Starting as an Undecided Major
The majority of college freshmen begin their education as undecided majors. Without a clear curriculum in place, it can be difficult to navigate the maze of available college courses. However, a general tip for selecting college courses as an undecided major is to begin by taking basic college courses to fulfill general education requirements. Not only will this get students chipping away at required courses for graduation, but it will also expose them to a broad range of interesting subjects, one of which might become their major course of study.
Fulfilling general education requirements early in an academic career can also be beneficial because it leaves larger openings in a student’s schedule in later years.
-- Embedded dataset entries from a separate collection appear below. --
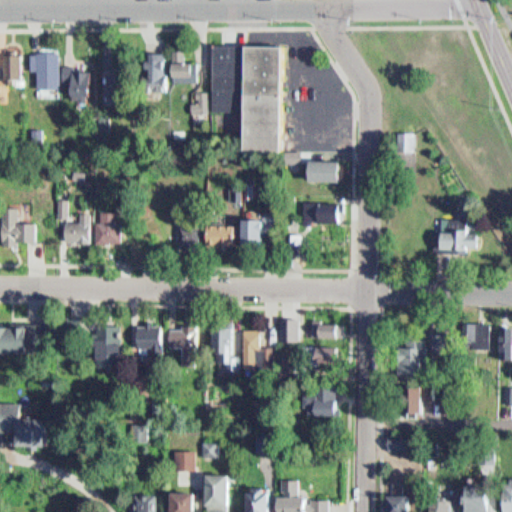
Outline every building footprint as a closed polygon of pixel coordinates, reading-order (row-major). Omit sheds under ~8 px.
[(8,41),(8,46),(3,46),(5,80),(21,80),(20,47),(14,47),(13,41),(8,41)] [(30,62),(30,46),(34,47),(34,44),(56,44),(56,81),(36,81),(36,62),(30,62)] [(253,44),(252,110),(214,110),(214,44),(253,44)] [(253,44),(297,44),(294,151),(252,150),(252,110),(253,44)] [(142,45),(142,84),(167,84),(167,75),(195,75),(195,54),(181,54),(181,45),(142,45)] [(62,57),(62,78),(68,78),(69,100),(88,100),(87,65),(73,65),(73,57),(62,57)] [(140,67),(120,66),(120,73),(111,73),(111,103),(139,103),(140,67)] [(413,125),(397,125),(397,149),(413,149),(413,125)] [(305,154),(304,173),(341,174),(342,155),(305,154)] [(227,181),(231,181),(231,184),(240,184),(240,169),(253,169),(253,194),(227,194),(227,181)] [(300,194),(299,225),(308,226),(309,217),(341,219),(342,196),(300,194)] [(18,201),(0,201),(0,240),(15,240),(15,233),(35,233),(35,216),(18,217),(18,201)] [(94,207),(114,206),(115,217),(121,217),(121,236),(95,237),(95,220),(94,207)] [(432,220),(439,220),(439,209),(467,209),(467,226),(476,226),(476,245),(432,245),(432,220)] [(237,212),(237,231),(261,232),(262,213),(237,212)] [(287,245),(287,212),(251,212),(251,245),(287,245)] [(64,213),(64,219),(55,219),(55,231),(80,231),(80,227),(87,227),(87,220),(78,220),(78,213),(64,213)] [(233,218),(204,219),(205,242),(233,242),(233,218)] [(198,220),(177,221),(178,240),(200,238),(198,220)] [(284,228),(300,227),(301,245),(284,245),(284,228)] [(276,312),(276,335),(296,335),(296,312),(276,312)] [(309,312),(308,332),(337,333),(338,317),(321,316),(321,313),(309,312)] [(0,320),(0,347),(23,348),(24,341),(40,341),(41,314),(22,313),(21,320),(0,320)] [(135,339),(135,320),(143,320),(143,313),(151,313),(151,320),(161,320),(161,348),(149,348),(149,339),(135,339)] [(306,317),(284,317),(284,340),(306,340),(306,317)] [(462,328),(462,317),(485,317),(485,341),(462,341),(462,328)] [(511,317),(511,335),(511,353),(499,354),(498,317),(511,317)] [(93,332),(104,333),(104,319),(119,320),(119,327),(122,327),(122,340),(118,340),(118,346),(114,345),(114,350),(111,350),(111,362),(92,361),(93,332)] [(167,321),(179,321),(179,319),(194,319),(195,360),(180,360),(179,338),(167,338),(167,321)] [(229,322),(212,322),(212,358),(227,358),(227,363),(238,363),(238,350),(229,350),(229,322)] [(261,323),(242,323),(242,363),(271,363),(272,341),(261,341),(261,323)] [(438,327),(425,326),(424,335),(398,335),(398,366),(426,367),(426,347),(438,347),(438,327)] [(440,332),(440,353),(461,353),(461,332),(440,332)] [(306,340),(330,340),(329,350),(319,350),(319,363),(306,363),(306,340)] [(400,407),(419,407),(419,393),(431,393),(432,382),(401,381),(400,407)] [(315,382),(315,389),(305,389),(303,408),(332,411),(334,383),(315,382)] [(44,438),(9,436),(10,426),(0,425),(0,394),(17,396),(16,411),(45,413),(44,438)] [(448,411),(464,411),(464,396),(448,396),(448,411)] [(387,446),(384,428),(406,424),(409,443),(387,446)] [(255,426),(268,426),(269,443),(256,444),(255,426)] [(201,436),(201,450),(219,451),(219,436),(201,436)] [(173,444),(193,443),(194,463),(173,463),(173,444)] [(202,463),(223,463),(224,507),(202,507),(202,463)] [(282,471),(282,490),(273,490),(274,510),(327,510),(327,492),(305,492),(305,489),(298,490),(298,471),(282,471)] [(511,471),(506,471),(506,477),(501,477),(502,505),(511,504),(511,471)] [(211,511),(239,511),(239,473),(211,473),(211,511)] [(251,476),(252,481),(248,481),(248,487),(243,487),(243,511),(264,511),(264,481),(259,481),(259,476),(251,476)] [(486,477),(461,478),(462,510),(487,509),(486,477)] [(450,481),(449,511),(425,511),(425,481),(450,481)] [(155,511),(155,485),(131,485),(131,511),(155,511)] [(387,485),(387,511),(412,511),(411,485),(387,485)] [(167,511),(167,486),(194,486),(194,511),(167,511)] [(279,511),(280,487),(256,487),(255,511),(279,511)]
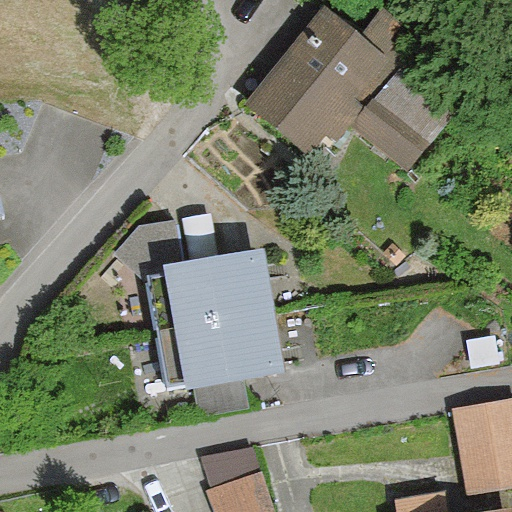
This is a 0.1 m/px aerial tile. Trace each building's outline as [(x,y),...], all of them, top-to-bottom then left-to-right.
[(348,5),(247,118),(305,170),(345,125),(401,174),(448,122),(404,83),(418,67),(348,5)] [(284,383),(262,264),(155,284),(177,403),(284,383)] [(511,407),(452,419),(469,508),(511,499),(511,407)] [(211,470),(260,461),(256,437),(207,446),(211,470)] [(267,511),(258,485),(209,502),(212,511),(267,511)] [(448,511),(447,503),(400,511),(448,511)]
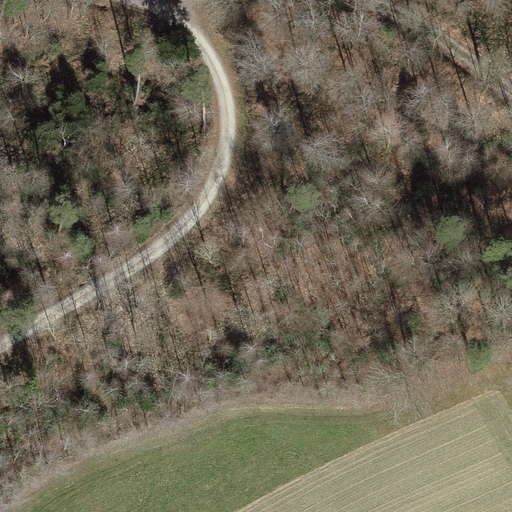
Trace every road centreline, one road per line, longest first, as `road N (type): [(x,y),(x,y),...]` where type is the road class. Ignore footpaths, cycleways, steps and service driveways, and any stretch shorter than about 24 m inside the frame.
road 1 (track): [(0,364),(189,220),(221,170),(230,120),(218,64),(194,30),(164,9)]
road 2 (track): [(511,99),(471,59),(366,0)]
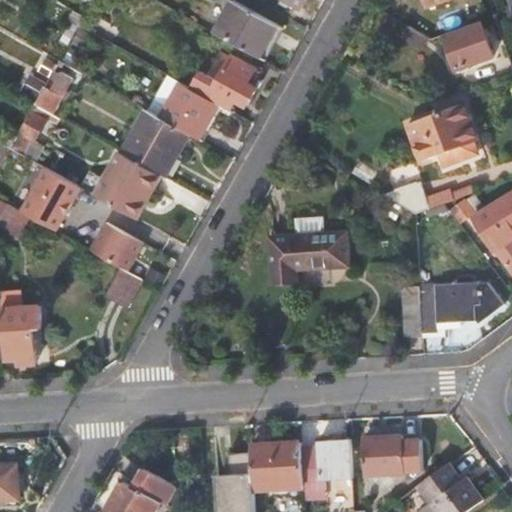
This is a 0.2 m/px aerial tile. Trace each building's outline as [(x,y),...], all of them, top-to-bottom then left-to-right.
[(233,0),(229,0),(212,31),(260,58),(279,26),(233,0)] [(286,0),(302,9),(307,0),(286,0)] [(491,56),(481,25),(445,37),(455,68),(491,56)] [(426,46),(431,37),(412,26),(407,36),(426,46)] [(196,92),(218,104),(220,105),(233,113),(240,101),(248,105),(258,87),(250,82),(257,69),(236,57),(221,83),(206,75),(205,76),(202,74),(199,79),(202,81),(196,92)] [(53,89),(47,86),(36,105),(58,117),(78,82),(62,72),(53,89)] [(184,84),(164,119),(193,136),(200,140),(220,105),(218,104),(196,92),(184,84)] [(480,116),(473,99),(427,114),(431,124),(439,122),(452,161),(485,151),(473,118),(480,116)] [(62,126),(65,121),(58,117),(36,105),(24,126),(19,135),(12,148),(27,156),(36,140),(40,143),(52,122),(62,126)] [(151,112),(127,156),(164,177),(168,179),(193,136),(164,119),(151,112)] [(6,127),(19,135),(24,126),(11,119),(6,127)] [(149,203),(164,177),(127,156),(122,153),(97,196),(133,216),(143,200),(149,203)] [(48,169),(25,212),(31,215),(59,230),(83,187),(48,169)] [(425,182),(385,195),(419,214),(434,209),(433,206),(436,205),(432,197),(430,198),(425,182)] [(485,209),(477,196),(457,209),(465,221),(485,209)] [(511,197),(479,216),(504,260),(511,255),(511,197)] [(0,225),(19,236),(31,215),(25,212),(7,202),(0,216),(0,225)] [(123,267),(131,271),(145,244),(109,224),(94,250),(123,267)] [(351,269),(350,233),(271,236),(273,285),(298,284),(297,272),(351,269)] [(130,306),(145,279),(131,271),(123,267),(108,293),(130,306)] [(491,282),(423,286),(425,331),(442,330),(441,320),(479,319),(483,324),(508,306),(491,282)] [(408,335),(426,334),(425,331),(423,286),(406,287),(408,335)] [(38,361),(38,346),(37,327),(45,326),(44,304),(26,305),(25,287),(5,288),(8,355),(21,355),(21,362),(38,361)] [(46,346),(45,326),(37,327),(38,346),(46,346)] [(403,434),(366,435),(367,474),(406,472),(405,468),(424,467),(422,437),(404,438),(403,434)] [(324,478),(353,476),(352,438),(319,439),(320,446),(301,447),(303,488),(303,491),(317,490),(324,490),(324,478)] [(255,490),(303,488),(301,447),(301,443),(253,446),(253,452),(255,490)] [(255,511),(255,490),(253,452),(231,453),(232,480),(217,481),(218,511),(255,511)] [(467,511),(479,504),(483,501),(471,482),(466,485),(462,479),(451,463),(419,486),(430,501),(414,511),(467,511)] [(0,499),(19,498),(18,464),(0,464),(0,499)] [(179,488),(147,470),(138,486),(163,500),(170,504),(179,488)] [(467,476),(462,479),(466,485),(471,482),(467,476)] [(123,511),(156,511),(163,500),(138,486),(137,489),(126,483),(113,506),(123,511)] [(317,499),(317,490),(303,491),(304,499),(317,499)]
Studying abroad, taking more fun classes in unfamiliar subjects, and exploring new intellectual avenues can all be made possible by careful planning to complete required coursework.
Understanding Prerequisites and Course Timing
For most upper-level courses, students are required to take prerequisites and introductory courses beforehand. Many prerequisites begin at the 100-level and include large, lecture-style introductory courses, which are usually full of underclassmen (or the occasional upperclassmen taking an elective). These courses are often offered more than once per year, and they generally have a very large capacity that is designed to help underclassmen begin to build their academic careers.
Once these courses in a major are fulfilled, students usually move up into the 200-level and 300-level courses, many of which will require at least one prerequisite course from a lower level. These classes are often much smaller, have limited capacity, and are only offered at specific times–some only once every two years. Sophomores and juniors should carefully scan the requirements for their majors to see if any of these classes are required; this will help them choose their courses more effectively to leave space for the small, infrequent classes.
Overall, choosing college courses can be made easier by careful planning and consulting the help of advisers to create a workable schedule filled with fun and interesting classes.